Mars 2020 is a Mars rover mission by NASA's Mars Exploration Program with a planned launch in 2020.[1] It is intended to investigate an astrobiologically relevant ancient environment on Mars, investigate its surface geological processes and history, including the assessment of its past habitability, the possibility of past life on Mars, and potential for preservation of biosignatures within accessible geological materials.[2][3]

The as-yet unnamed Mars 2020 was announced by NASA on 4 December 2012 at the fall meeting of the American Geophysical Union in San Francisco.[4] The rover's design will be derived from the Curiosity rover, but will carry a different scientific payload.[5] Nearly 60 proposals[6][7] for rover instrumentation were evaluated and, on 31 July 2014, NASA announced the payload for the rover.[8][9]

Mission

Launch windows 2018–2020[10]
Year Launch C3-Launch energy
2018 Apr 2018 – May 2018 7.7–11.1 km2/s2
2020 Jul 2020 – Sep 2020 13.2 - 18.4 km2/s2

The rover is planned to be launched in 2020.[4] The Jet Propulsion Laboratory will manage the mission. The payload and science instruments for the mission were selected in July 2014 after an open competition for payloads[8] based on scientific objectives set one year earlier.[11] However, the mission is contingent on receiving adequate funding.[12] Precise mission details will be determined by the mission's Science Definition Team.[13]

In May 2017, evidence of the earliest known life on land may have been found in 3.48-billion-year-old geyserite, a mineral deposit often found around hot springs and geysers, uncovered in the Pilbara Craton of Western Australia.[14][15] These findings may be helpful in deciding where best to search for early signs of life on the planet Mars.[14][15]

Proposed objectives

The mission is part of NASA's Mars Exploration Program,[16] and its Mars Program Planning Group (MPPG), as well as the associate administrator of science John Grunsfeld, endorsed a sample retrieval and return mission to Earth for scientific analysis.[17][18][19] Regardless, a mission requirement is that it must help prepare NASA for its long-term sample return or manned mission efforts.[3][19][20]

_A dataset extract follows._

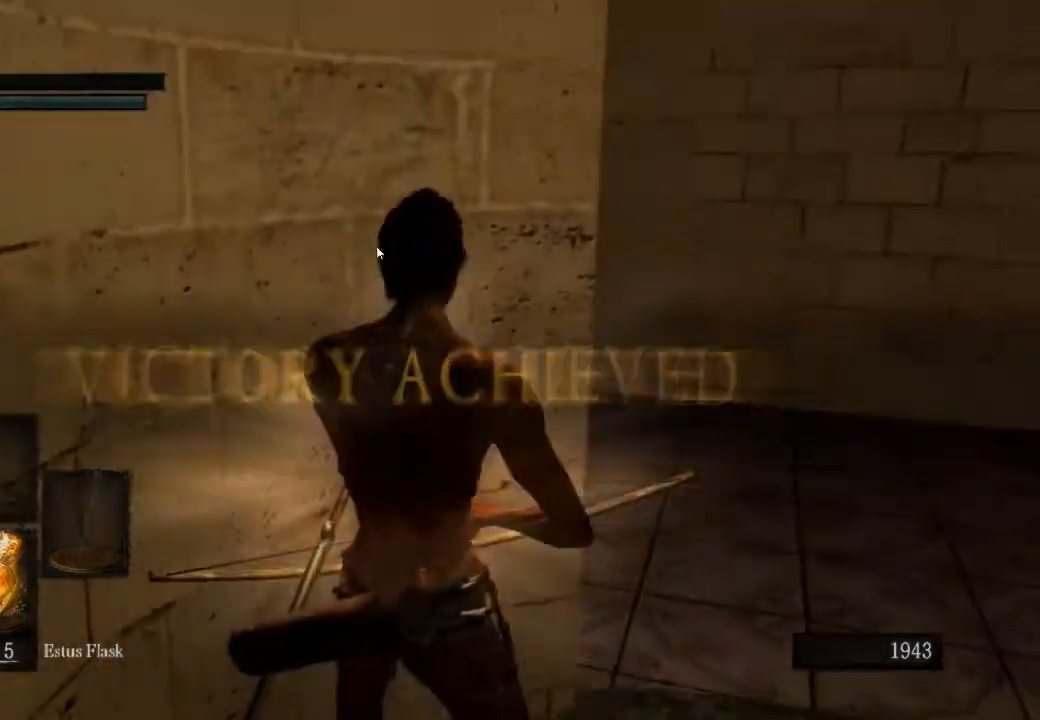
{"buttons": [], "left_stick": "center", "right_stick": "right", "events": [[33, "left_stick", "center"]]}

On 9 July 2013, the Mars 2020 Science Definition Team reiterated that the rover should look for signs of past life, collect samples for possible future return to Earth, and demonstrate technology for future human exploration of Mars. The Science Definition Team proposed the rover collect and package as many as 31 samples of rock cores and soil for a later mission to bring back for more definitive analysis in laboratories on Earth, but in 2015 the concept was changed to collect even more samples and distribute the tubes in small piles across the surface of Mars. However, returning the samples to Earth would likely require two additional missions: one rover to land on Mars, take the samples collected by Mars 2020, and launch them into Mars orbit; and another to collect the sample canister in Mars orbit and return it to Earth. Neither of those missions is under development by NASA,[21][22] but it has been suggested that the proposed Mars 2022 orbiter may play a role in such future mission.[21][23]

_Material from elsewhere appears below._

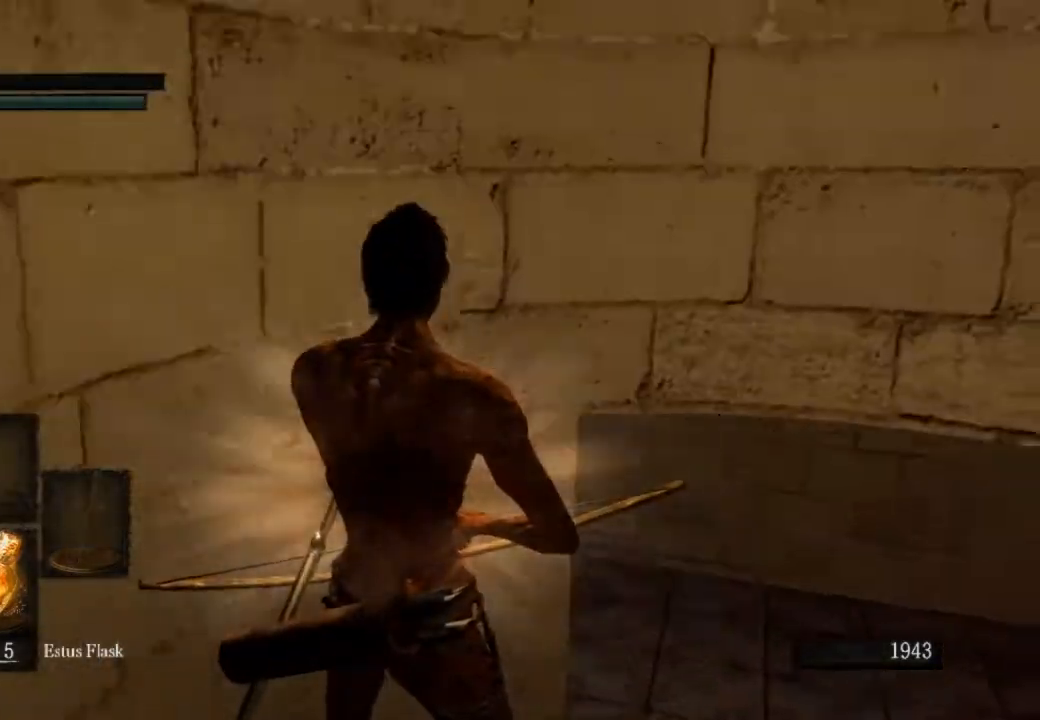
{"buttons": [], "left_stick": "center", "right_stick": "center", "events": [[367, "CROSS", "down"], [433, "right_stick", "center"], [467, "CROSS", "up"]]}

In September 2013 NASA launched an Announcement of Opportunity for researchers to propose and develop the instruments needed, including a core sample cache.[24][25] The science conducted by the rover's instruments would provide the context needed to make informed decisions about whether to return the samples to Earth.[26] The chairman of the Science Definition Team stated that NASA does not presume that life ever existed on Mars, but given the recent Curiosity rover findings, past Martian life seems possible.[26]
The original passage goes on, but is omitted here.